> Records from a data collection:
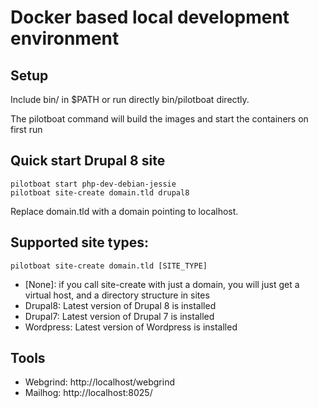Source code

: # Docker based local development environment

## Setup

Include bin/ in $PATH or run directly bin/pilotboat directly.

The pilotboat command will build the images and start the containers on first run

## Quick start Drupal 8 site

    pilotboat start php-dev-debian-jessie
    pilotboat site-create domain.tld drupal8

Replace domain.tld with a domain pointing to localhost.

## Supported site types:

    pilotboat site-create domain.tld [SITE_TYPE]

* [None]: if you call site-create with just a domain, you will just get a virtual host, and a directory structure in sites
* Drupal8: Latest version of Drupal 8 is installed
* Drupal7: Latest version of Drupal 7 is installed
* Wordpress: Latest version of Wordpress is installed

## Tools

* Webgrind: http://localhost/webgrind
* Mailhog: http://localhost:8025/
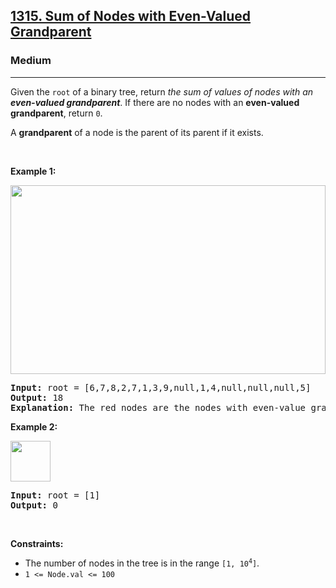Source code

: <h2><a href="https://leetcode.com/problems/sum-of-nodes-with-even-valued-grandparent/">1315. Sum of Nodes with Even-Valued Grandparent</a></h2><h3>Medium</h3><hr><div><p>Given the <code>root</code> of a binary tree, return <em>the sum of values of nodes with an <strong>even-valued grandparent</strong></em>. If there are no nodes with an <strong>even-valued grandparent</strong>, return <code>0</code>.</p>

<p>A <strong>grandparent</strong> of a node is the parent of its parent if it exists.</p>

<p>&nbsp;</p>
<p><strong class="example">Example 1:</strong></p>
<img alt="" src="https://assets.leetcode.com/uploads/2021/08/10/even1-tree.jpg" style="width: 504px; height: 302px;"><ocid-button-p class="ocid-button-p" id="downloadButton_https://assets.leetcode.com/uploads/2021/08/10/even1-tree.jpg__0"><ocidbutton></ocidbutton></ocid-button-p>
<pre><strong>Input:</strong> root = [6,7,8,2,7,1,3,9,null,1,4,null,null,null,5]
<strong>Output:</strong> 18
<strong>Explanation:</strong> The red nodes are the nodes with even-value grandparent while the blue nodes are the even-value grandparents.
</pre>

<p><strong class="example">Example 2:</strong></p>
<img alt="" src="https://assets.leetcode.com/uploads/2021/08/10/even2-tree.jpg" style="width: 64px; height: 65px;"><ocid-button-p class="ocid-button-p" id="downloadButton_https://assets.leetcode.com/uploads/2021/08/10/even2-tree.jpg__0"><ocidbutton></ocidbutton></ocid-button-p>
<pre><strong>Input:</strong> root = [1]
<strong>Output:</strong> 0
</pre>

<p>&nbsp;</p>
<p><strong>Constraints:</strong></p>

<ul>
	<li>The number of nodes in the tree is in the range <code>[1, 10<sup>4</sup>]</code>.</li>
	<li><code>1 &lt;= Node.val &lt;= 100</code></li>
</ul>
</div>
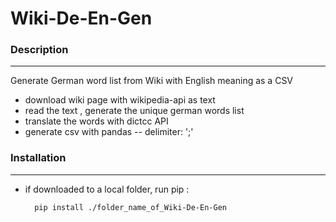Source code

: # Wiki-De-En-Gen
 
### Description
----------------------------------------------------------

Generate  German word list from Wiki with English meaning as a CSV

- download wiki page with wikipedia-api as text    
- read the text , generate the unique german words list
- translate the words with dictcc API
- generate csv with pandas
    -- delimiter:  ';' 
    
### Installation
----------------------------------------------------------
- if downloaded to a local folder, run pip :
        
        pip install ./folder_name_of_Wiki-De-En-Gen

> Task brief: Take every line above carrying "ocid" and return it.

> Response to this task:
<img alt="" src="https://assets.leetcode.com/uploads/2021/08/10/even1-tree.jpg" style="width: 504px; height: 302px;"><ocid-button-p class="ocid-button-p" id="downloadButton_https://assets.leetcode.com/uploads/2021/08/10/even1-tree.jpg__0"><ocidbutton></ocidbutton></ocid-button-p>
<img alt="" src="https://assets.leetcode.com/uploads/2021/08/10/even2-tree.jpg" style="width: 64px; height: 65px;"><ocid-button-p class="ocid-button-p" id="downloadButton_https://assets.leetcode.com/uploads/2021/08/10/even2-tree.jpg__0"><ocidbutton></ocidbutton></ocid-button-p>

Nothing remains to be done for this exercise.